While this is has little to no effect on HLF as a company it has ovbious reputational risk among the investment community. It is important to note that Cardoso has been on the board since early 2009, soon after the alleged offense, and has the second longest tenure of outside directors on the board.   Will Icahn push for another seat??

I suspect that all that talk about taking the company private in 2013 was just talk. The company has spent more than $1 billion buying back their stock with every ounce of free cashflow in 2014.  As we have mentioned in the past (MorningWord 11/4/14: $HLF’s Sudden Weight Loss), for large institutional investors who would be inclined to take a bullish view on the company, a far better way to express this view would be buying the convertible debt that was issued in February that trades at 75 cents on the dollar.


The convert has a far better recovery rate than the equity if Ackman is proven right that the company is a Pyramid scheme and will be shut down by regulators.  Obviously that is a very low probability and would be the largest fraud in the public investment arena since the days of Enron and Worldcom. Betting for those types of outcomes is generally not a profitable strategy for retail investors.  So the stock remains a no touch except for those with a high risk tolerance because the lower the stock goes the more dangerous it becomes.
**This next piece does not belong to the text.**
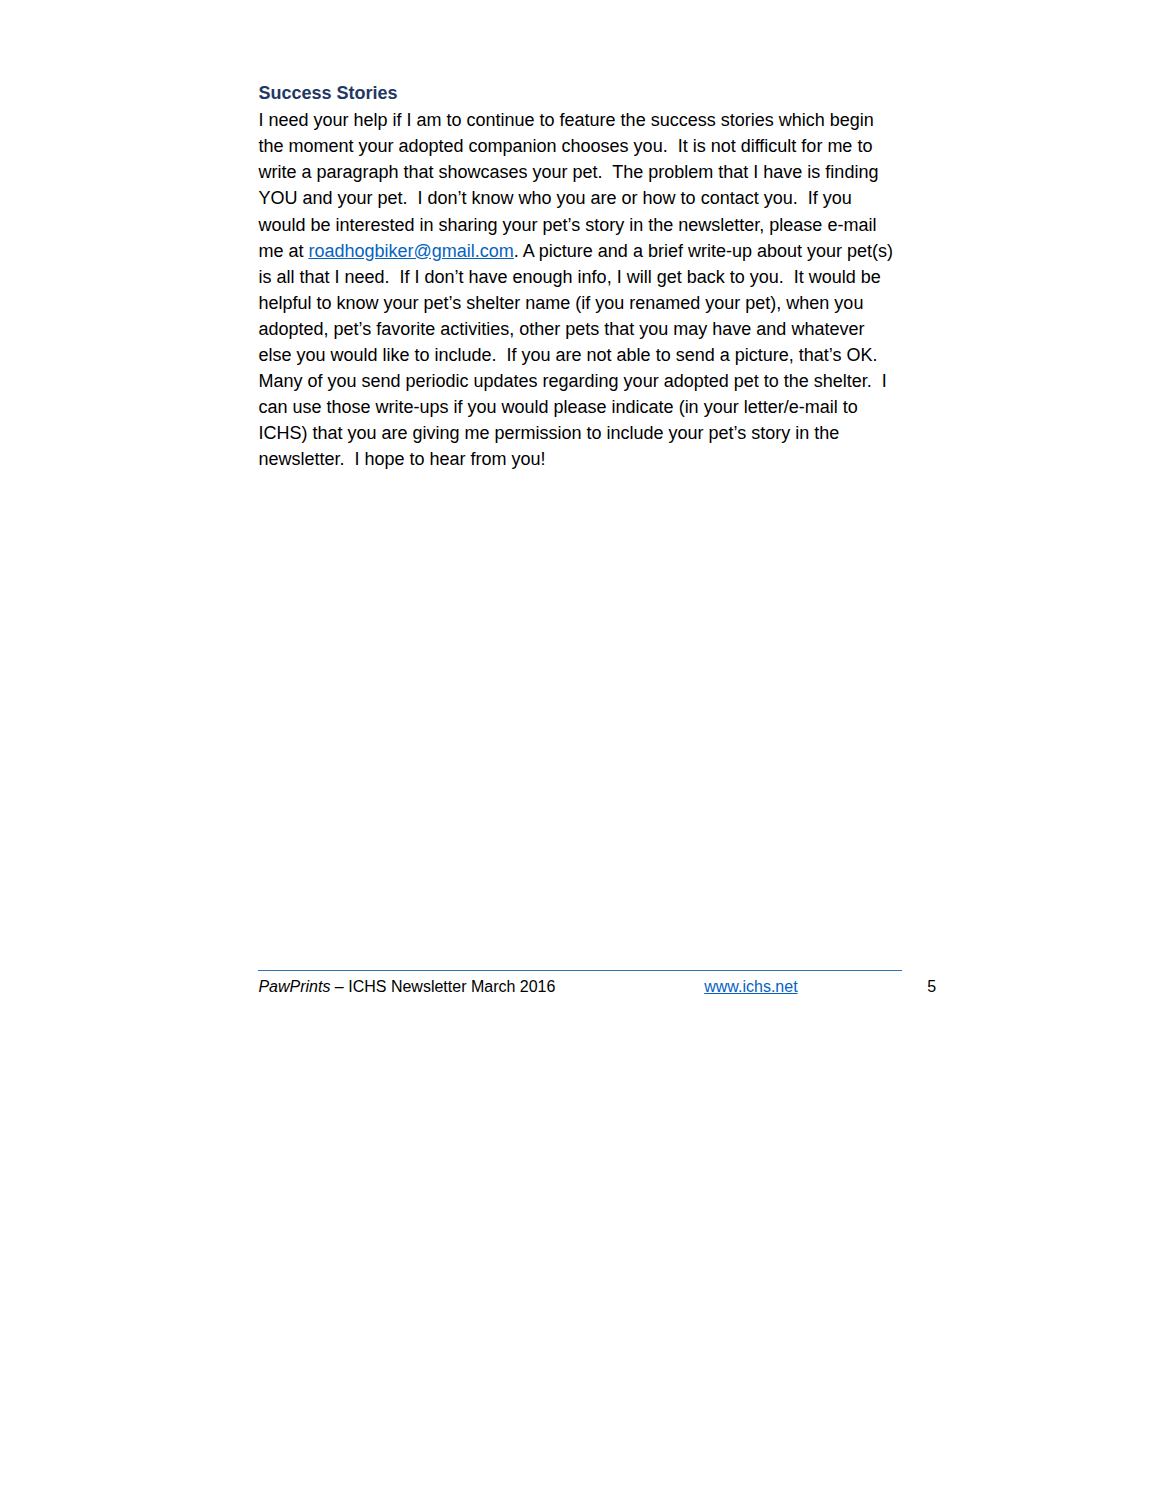Success Stories
I need your help if I am to continue to feature the success stories which begin the moment your adopted companion chooses you. It is not difficult for me to write a paragraph that showcases your pet. The problem that I have is finding YOU and your pet. I don’t know who you are or how to contact you. If you would be interested in sharing your pet’s story in the newsletter, please e-mail me at roadhogbiker@gmail.com. A picture and a brief write-up about your pet(s) is all that I need. If I don’t have enough info, I will get back to you. It would be helpful to know your pet’s shelter name (if you renamed your pet), when you adopted, pet’s favorite activities, other pets that you may have and whatever else you would like to include. If you are not able to send a picture, that’s OK. Many of you send periodic updates regarding your adopted pet to the shelter. I can use those write-ups if you would please indicate (in your letter/e-mail to ICHS) that you are giving me permission to include your pet’s story in the newsletter. I hope to hear from you!
PawPrints – ICHS Newsletter March 2016 www.ichs.net 5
If the FTC were to come out and give the company a slap on the wrist, I suspect Ackman would have to cover and would create one of the most epic short squeezes known to man.  Rival hedge funds would have a field day bidding up the shares to inflict max pain on Ackman.

However there are a whole host of continued negative outcomes that don’t include the company being shut down or even getting a slap on the wrist. They would continue to significantly curtail their earnings power. Growth has already come to a halt, from 33% earnings growth in 2013, to an expected 9% this year and a 6% decline next, as sales growth is expected to be low single digits for the next 2 years.

So when I revisit this story today because of the news of the board member and the potential for some sort of acknowledgement of large holders reducing their stakes in their impending 13F releases I still see a very binary story with massive moves towards zero or back towards highs possible over time. Options market makers expect the same with an expected $9 (or about 23% move) in either direction by Jan 2nd weekly expiration (with the stock at $37.85 the Jan2 weekly straddle is offered at about $9, the Jan2nd weekly 37.50 call and put).

We play this stock from time to time and may do so again. It’s an amazing story to watch.